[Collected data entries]
★ ★ ★

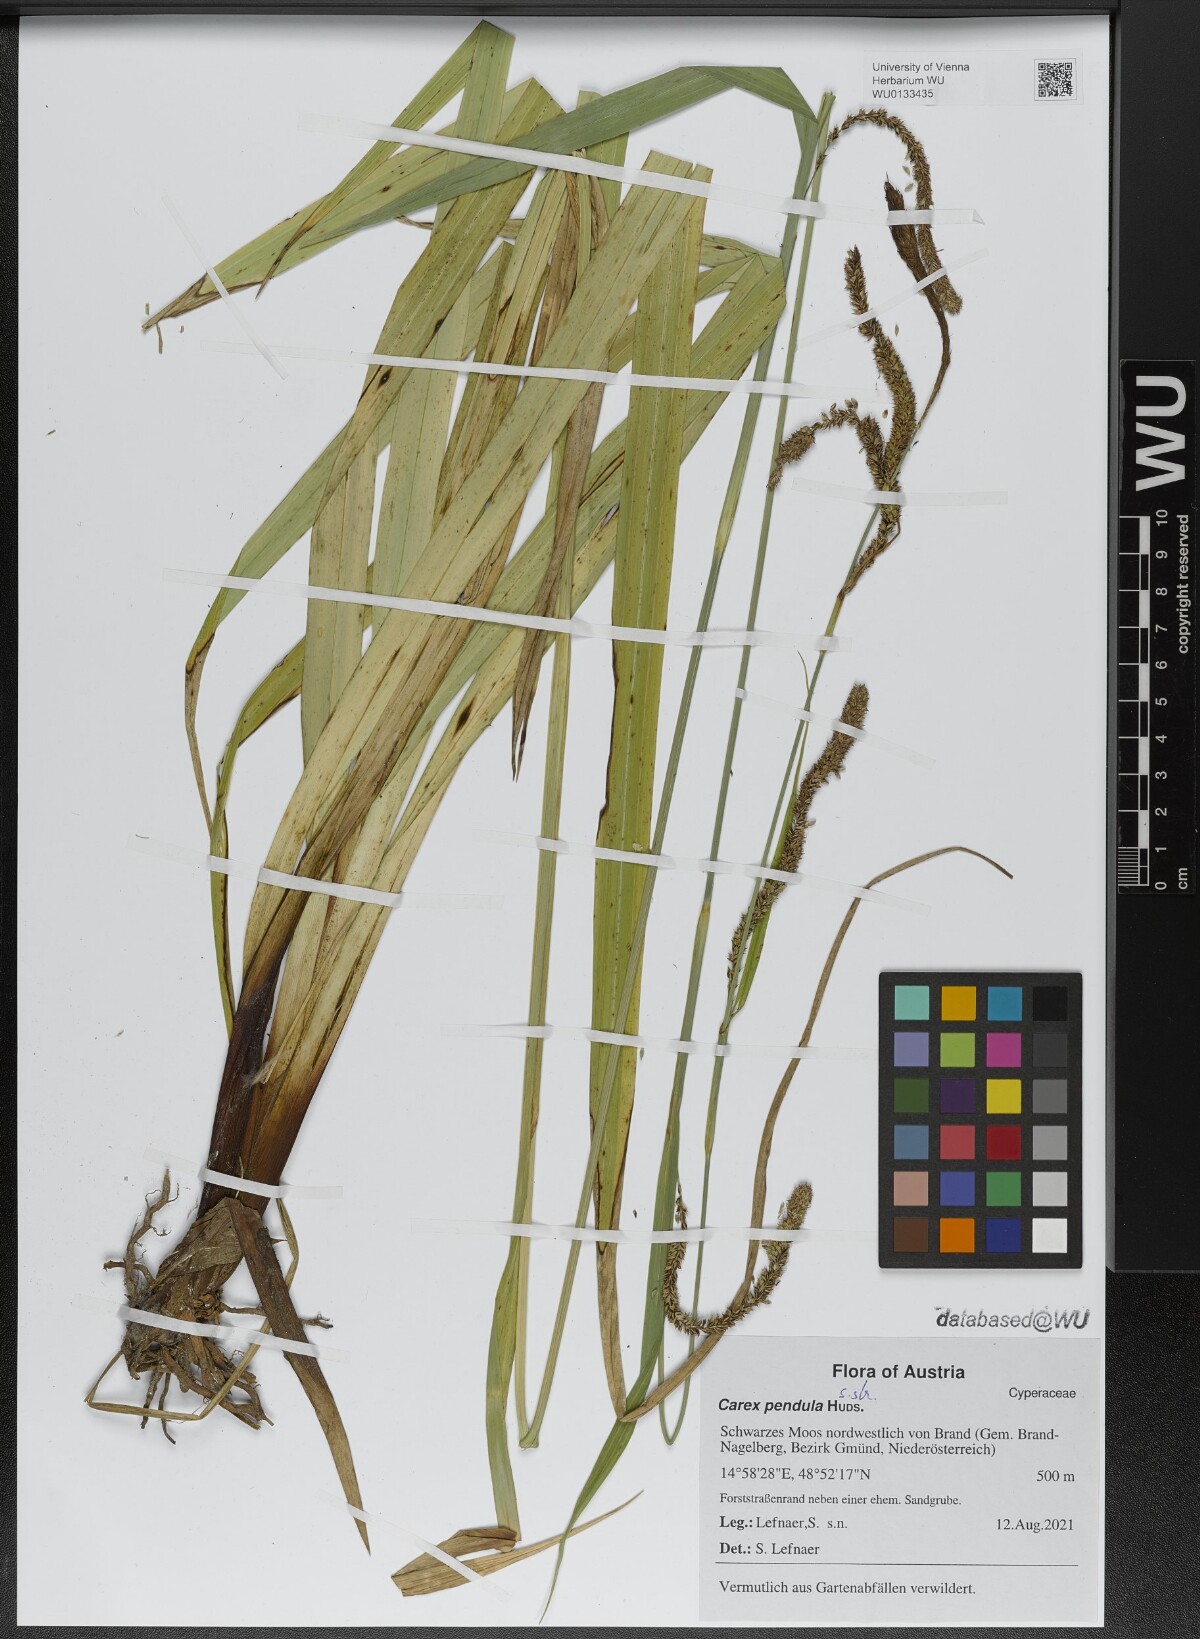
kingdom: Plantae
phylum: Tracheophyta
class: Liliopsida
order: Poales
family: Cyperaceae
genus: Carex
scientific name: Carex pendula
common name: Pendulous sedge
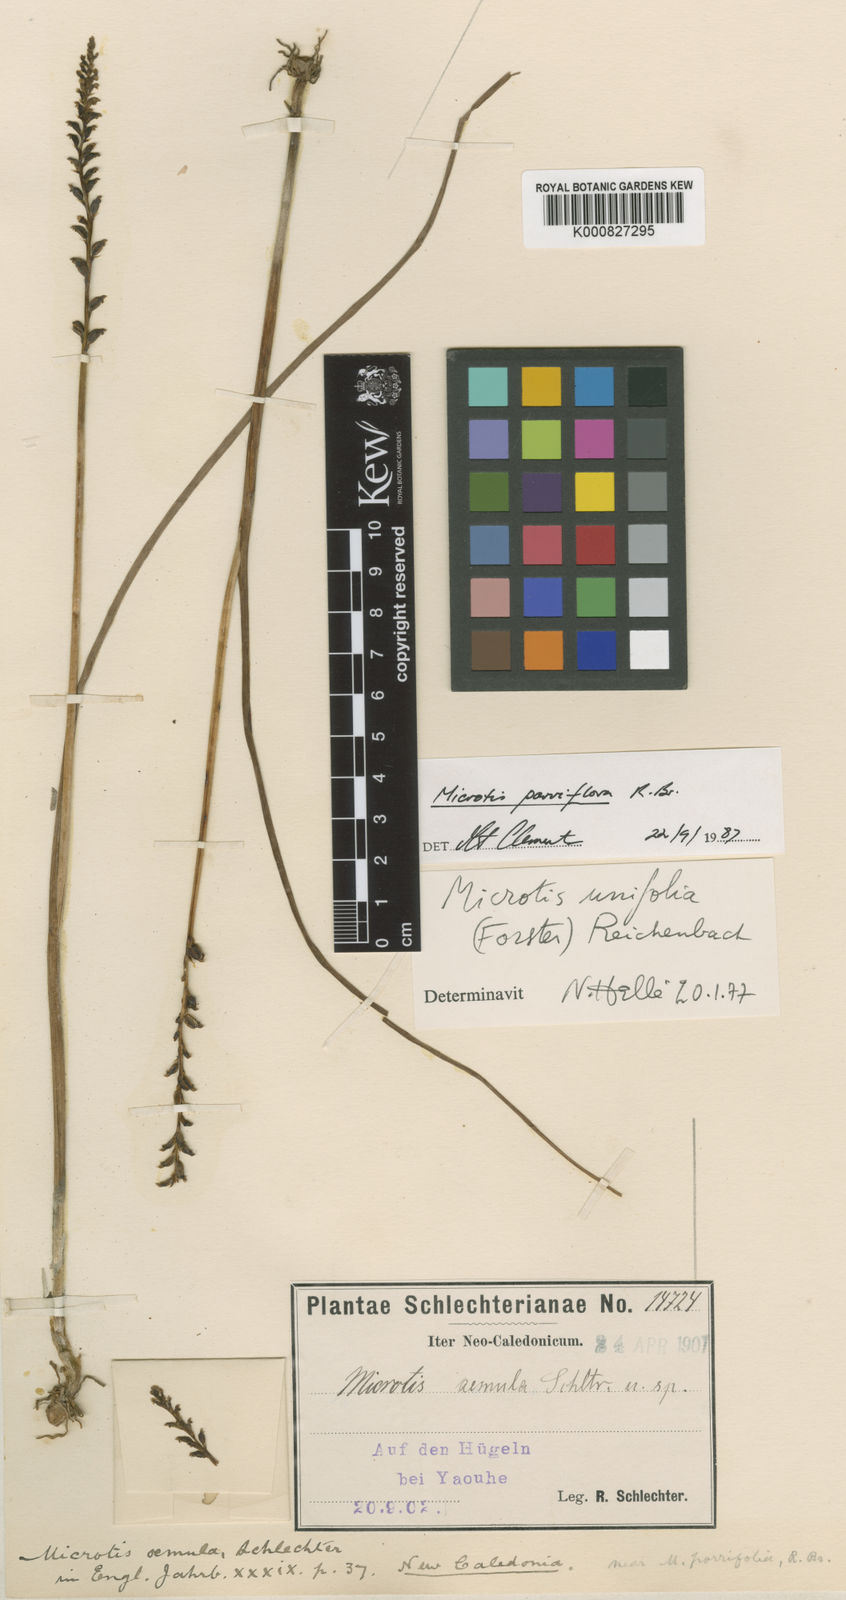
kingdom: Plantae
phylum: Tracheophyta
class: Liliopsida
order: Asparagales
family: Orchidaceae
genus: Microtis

★ ★ ★

• What the task asks:
Rewrite the listing above with "phylum" replaced by "division" wherever it appears, leaving everything else unchanged. Omit the pictures.

• Exercise response:
kingdom: Plantae
division: Tracheophyta
class: Liliopsida
order: Poales
family: Cyperaceae
genus: Carex
scientific name: Carex pendula
common name: Pendulous sedge
kingdom: Plantae
division: Tracheophyta
class: Liliopsida
order: Asparagales
family: Orchidaceae
genus: Microtis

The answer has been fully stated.